Задания
• a. Воспроизведите без изменений часть фрагмента текста об исламе в Татарстане, начиная со слов «В мусульманской умме» и далее вплоть до слов «общество истинного ислама.».
• b. Изложите короче абзац фрагмента текста об исламе в Татарстане, начинающийся словами «В мусульманской умме Татарстана», сохранив его основные сведения.
• c. На каком уровне, согласно фрагменту текста об исламе в Татарстане, идет процесс радикализации в республике?

Фрагмент текста
В мусульманской умме Татарстана из религиозной практики постепенно исчезают исконно татарские традиции. Ислам в Татарстане приобретает совершенно иной характер, он создает почву для радикализации религии. Ситуация в республике, конечно, принципиально отличается от кавказского варианта, где ислам политизирован и приобрел самые неприемлемые радикальные формы. Сложность и неоднозначность ситуации в Татарстане заключается в том, что процесс радикализации идет на уровне смены обрядовой системы. Неподготовленному и непосвященному в специфику мусульманской обрядовой системы человеку эти изменения преподносятся как возвращение в общество истинного ислама.

Перечень строк
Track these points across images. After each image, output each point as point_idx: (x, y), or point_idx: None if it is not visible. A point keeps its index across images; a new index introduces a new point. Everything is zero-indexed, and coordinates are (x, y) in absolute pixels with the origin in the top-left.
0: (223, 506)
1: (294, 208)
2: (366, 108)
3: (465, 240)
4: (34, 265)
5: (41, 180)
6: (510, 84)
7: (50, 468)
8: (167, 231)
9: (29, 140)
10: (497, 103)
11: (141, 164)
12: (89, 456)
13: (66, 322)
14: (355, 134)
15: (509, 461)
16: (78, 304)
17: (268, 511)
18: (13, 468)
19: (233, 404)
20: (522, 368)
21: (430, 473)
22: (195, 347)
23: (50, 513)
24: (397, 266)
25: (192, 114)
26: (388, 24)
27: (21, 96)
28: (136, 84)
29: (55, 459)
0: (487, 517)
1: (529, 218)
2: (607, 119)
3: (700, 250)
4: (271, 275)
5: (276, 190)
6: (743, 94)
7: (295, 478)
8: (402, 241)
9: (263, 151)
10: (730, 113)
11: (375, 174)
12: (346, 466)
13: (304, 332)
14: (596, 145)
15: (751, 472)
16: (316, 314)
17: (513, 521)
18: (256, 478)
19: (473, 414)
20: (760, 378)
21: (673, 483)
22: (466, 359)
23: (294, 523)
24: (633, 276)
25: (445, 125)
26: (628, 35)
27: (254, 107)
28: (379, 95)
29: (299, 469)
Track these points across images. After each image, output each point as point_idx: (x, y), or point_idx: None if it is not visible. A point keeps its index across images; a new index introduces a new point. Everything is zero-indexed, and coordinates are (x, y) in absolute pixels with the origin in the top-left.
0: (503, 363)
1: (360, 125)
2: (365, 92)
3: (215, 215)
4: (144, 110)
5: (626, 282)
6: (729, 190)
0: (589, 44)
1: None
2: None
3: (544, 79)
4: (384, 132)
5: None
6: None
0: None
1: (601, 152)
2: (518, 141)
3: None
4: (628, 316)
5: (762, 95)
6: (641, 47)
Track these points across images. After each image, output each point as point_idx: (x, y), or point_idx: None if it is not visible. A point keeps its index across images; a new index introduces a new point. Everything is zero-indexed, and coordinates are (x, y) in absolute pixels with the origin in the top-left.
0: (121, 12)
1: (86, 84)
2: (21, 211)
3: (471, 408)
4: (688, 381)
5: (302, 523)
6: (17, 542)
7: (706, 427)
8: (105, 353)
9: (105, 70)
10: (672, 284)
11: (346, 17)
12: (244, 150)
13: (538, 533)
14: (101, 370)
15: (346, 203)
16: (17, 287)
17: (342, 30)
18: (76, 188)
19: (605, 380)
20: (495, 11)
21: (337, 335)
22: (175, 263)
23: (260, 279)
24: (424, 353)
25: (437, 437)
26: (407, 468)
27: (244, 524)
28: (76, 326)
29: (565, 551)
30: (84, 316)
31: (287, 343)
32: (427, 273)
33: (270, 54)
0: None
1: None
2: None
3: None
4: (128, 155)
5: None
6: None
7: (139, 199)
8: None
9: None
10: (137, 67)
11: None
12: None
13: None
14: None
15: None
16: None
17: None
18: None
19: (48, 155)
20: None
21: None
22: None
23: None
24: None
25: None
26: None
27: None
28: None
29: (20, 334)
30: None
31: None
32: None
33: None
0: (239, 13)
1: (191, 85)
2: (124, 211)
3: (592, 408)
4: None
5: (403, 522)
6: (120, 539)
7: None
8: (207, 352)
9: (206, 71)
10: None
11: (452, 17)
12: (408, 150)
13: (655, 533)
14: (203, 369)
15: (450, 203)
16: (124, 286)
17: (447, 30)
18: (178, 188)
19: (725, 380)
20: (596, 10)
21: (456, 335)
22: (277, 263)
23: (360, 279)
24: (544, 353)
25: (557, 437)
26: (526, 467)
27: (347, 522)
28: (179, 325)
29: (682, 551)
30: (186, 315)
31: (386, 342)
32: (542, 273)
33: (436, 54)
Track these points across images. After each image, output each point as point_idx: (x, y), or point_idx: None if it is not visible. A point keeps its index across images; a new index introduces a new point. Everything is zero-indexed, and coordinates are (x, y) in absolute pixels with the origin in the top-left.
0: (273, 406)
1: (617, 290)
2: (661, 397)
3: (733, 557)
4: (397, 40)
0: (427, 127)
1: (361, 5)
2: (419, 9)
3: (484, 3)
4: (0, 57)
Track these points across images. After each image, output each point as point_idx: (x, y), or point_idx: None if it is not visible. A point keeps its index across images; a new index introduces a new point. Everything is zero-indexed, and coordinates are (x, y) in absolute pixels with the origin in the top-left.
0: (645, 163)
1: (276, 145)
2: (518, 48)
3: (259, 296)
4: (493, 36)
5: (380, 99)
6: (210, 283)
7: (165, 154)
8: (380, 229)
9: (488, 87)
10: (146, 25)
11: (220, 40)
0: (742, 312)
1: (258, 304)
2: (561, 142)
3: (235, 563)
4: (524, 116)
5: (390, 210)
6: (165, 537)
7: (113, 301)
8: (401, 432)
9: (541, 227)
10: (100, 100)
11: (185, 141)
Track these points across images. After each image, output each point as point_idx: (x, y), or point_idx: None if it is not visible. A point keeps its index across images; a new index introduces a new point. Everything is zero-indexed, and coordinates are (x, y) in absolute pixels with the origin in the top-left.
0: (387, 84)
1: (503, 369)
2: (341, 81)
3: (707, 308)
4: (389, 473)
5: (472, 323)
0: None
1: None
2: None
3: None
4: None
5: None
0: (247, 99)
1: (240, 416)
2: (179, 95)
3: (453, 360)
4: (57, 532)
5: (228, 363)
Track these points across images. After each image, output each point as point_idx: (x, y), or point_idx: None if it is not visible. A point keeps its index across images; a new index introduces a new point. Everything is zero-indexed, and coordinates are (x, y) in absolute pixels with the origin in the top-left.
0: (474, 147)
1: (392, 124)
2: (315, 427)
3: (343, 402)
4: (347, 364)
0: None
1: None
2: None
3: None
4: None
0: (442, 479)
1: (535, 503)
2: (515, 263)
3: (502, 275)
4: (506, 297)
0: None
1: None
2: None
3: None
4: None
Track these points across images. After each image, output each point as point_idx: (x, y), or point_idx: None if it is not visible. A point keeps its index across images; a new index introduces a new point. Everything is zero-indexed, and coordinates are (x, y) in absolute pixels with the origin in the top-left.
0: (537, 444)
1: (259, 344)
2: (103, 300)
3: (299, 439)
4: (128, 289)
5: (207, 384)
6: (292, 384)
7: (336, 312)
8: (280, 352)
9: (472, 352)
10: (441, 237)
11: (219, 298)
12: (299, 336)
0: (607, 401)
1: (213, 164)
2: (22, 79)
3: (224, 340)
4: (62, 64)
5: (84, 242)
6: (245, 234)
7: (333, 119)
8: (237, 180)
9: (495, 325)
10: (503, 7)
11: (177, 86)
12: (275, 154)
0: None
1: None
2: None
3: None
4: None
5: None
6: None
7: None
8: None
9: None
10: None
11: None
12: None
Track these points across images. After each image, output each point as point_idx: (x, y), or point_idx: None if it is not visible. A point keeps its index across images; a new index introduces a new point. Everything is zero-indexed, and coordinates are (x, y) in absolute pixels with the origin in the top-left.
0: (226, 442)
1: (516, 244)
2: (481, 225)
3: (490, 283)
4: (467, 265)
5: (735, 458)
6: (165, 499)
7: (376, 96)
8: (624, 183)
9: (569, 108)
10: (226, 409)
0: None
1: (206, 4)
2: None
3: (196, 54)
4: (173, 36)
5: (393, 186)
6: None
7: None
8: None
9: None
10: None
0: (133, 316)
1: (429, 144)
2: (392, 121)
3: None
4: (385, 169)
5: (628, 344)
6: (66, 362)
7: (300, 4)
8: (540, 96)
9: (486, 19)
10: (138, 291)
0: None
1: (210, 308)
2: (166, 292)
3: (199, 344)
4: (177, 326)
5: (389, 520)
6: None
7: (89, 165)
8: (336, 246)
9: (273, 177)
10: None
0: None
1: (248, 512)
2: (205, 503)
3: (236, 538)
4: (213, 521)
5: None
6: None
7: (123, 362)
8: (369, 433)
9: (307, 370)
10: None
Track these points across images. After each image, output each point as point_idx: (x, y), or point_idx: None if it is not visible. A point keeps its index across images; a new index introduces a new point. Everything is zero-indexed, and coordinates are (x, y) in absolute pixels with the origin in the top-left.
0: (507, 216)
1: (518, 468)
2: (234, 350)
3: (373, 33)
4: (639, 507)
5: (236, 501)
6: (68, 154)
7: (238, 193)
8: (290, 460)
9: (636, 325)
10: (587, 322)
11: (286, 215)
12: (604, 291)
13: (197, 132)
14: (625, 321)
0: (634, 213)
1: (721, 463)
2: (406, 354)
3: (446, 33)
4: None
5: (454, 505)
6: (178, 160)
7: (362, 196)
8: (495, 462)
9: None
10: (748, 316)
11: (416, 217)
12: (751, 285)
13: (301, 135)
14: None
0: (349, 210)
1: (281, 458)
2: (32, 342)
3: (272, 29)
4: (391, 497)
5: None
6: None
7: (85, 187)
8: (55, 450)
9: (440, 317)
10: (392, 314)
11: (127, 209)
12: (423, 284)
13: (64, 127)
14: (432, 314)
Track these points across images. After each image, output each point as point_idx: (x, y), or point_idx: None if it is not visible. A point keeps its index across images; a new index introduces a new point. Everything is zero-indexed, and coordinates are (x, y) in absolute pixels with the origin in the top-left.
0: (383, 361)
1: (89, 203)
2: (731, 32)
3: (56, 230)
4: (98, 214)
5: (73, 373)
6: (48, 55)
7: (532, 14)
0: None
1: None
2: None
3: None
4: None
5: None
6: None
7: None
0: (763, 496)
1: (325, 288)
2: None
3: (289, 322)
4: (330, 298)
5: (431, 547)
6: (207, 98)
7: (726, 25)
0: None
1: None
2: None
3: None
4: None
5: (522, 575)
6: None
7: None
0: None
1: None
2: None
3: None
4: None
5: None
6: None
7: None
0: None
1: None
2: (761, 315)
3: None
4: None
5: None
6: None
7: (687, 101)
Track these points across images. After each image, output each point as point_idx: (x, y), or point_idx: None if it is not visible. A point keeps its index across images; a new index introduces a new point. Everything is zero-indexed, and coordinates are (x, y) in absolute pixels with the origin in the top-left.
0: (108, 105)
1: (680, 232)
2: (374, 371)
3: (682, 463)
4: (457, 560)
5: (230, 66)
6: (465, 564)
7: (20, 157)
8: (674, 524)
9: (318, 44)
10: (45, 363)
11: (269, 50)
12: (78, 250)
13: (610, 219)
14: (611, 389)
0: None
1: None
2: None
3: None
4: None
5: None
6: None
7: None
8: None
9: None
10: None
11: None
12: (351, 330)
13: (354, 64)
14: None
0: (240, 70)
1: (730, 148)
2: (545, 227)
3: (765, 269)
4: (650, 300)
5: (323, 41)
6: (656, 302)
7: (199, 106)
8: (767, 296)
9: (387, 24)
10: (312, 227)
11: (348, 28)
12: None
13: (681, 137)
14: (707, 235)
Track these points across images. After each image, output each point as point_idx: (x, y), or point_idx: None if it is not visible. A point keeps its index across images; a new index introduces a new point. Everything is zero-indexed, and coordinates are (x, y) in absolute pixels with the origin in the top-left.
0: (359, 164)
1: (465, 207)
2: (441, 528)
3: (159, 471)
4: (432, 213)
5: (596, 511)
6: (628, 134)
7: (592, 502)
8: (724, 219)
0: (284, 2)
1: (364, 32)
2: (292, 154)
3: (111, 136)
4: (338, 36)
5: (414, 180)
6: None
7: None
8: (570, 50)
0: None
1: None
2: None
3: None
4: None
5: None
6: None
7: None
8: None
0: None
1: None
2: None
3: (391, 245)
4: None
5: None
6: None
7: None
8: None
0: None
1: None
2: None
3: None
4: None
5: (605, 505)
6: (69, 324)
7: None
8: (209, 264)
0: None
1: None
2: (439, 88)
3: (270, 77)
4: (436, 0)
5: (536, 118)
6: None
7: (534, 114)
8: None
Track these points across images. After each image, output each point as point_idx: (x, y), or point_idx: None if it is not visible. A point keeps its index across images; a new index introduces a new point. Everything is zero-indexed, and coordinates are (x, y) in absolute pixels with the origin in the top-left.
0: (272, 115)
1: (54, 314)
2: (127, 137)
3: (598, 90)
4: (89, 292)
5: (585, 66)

Ответы по порядку
• a.
В мусульманской умме Татарстана из религиозной практики постепенно исчезают исконно татарские традиции. Ислам в Татарстане приобретает совершенно иной характер, он создает почву для радикализации религии. Ситуация в республике, конечно, принципиально отличается от кавказского варианта, где ислам политизирован и приобрел самые неприемлемые радикальные формы. Сложность и неоднозначность ситуации в Татарстане заключается в том, что процесс радикализации идет на уровне смены обрядовой системы. Неподготовленному и непосвященному в специфику мусульманской обрядовой системы человеку эти изменения преподносятся как возвращение в общество истинного ислама.

• b. Из религиозной практики мусульман Татарстана постепенно уходят исконно татарские традиции, а ислам меняет характер и создает почву для радикализации. В отличие от Кавказа, где ислам политизирован и принял радикальные формы, в Татарстане радикализация идет через смену обрядовой системы. Людям, не знакомым со спецификой мусульманских обрядов, эти изменения преподносятся как возвращение истинного ислама.

• c. На уровне смены обрядовой системы.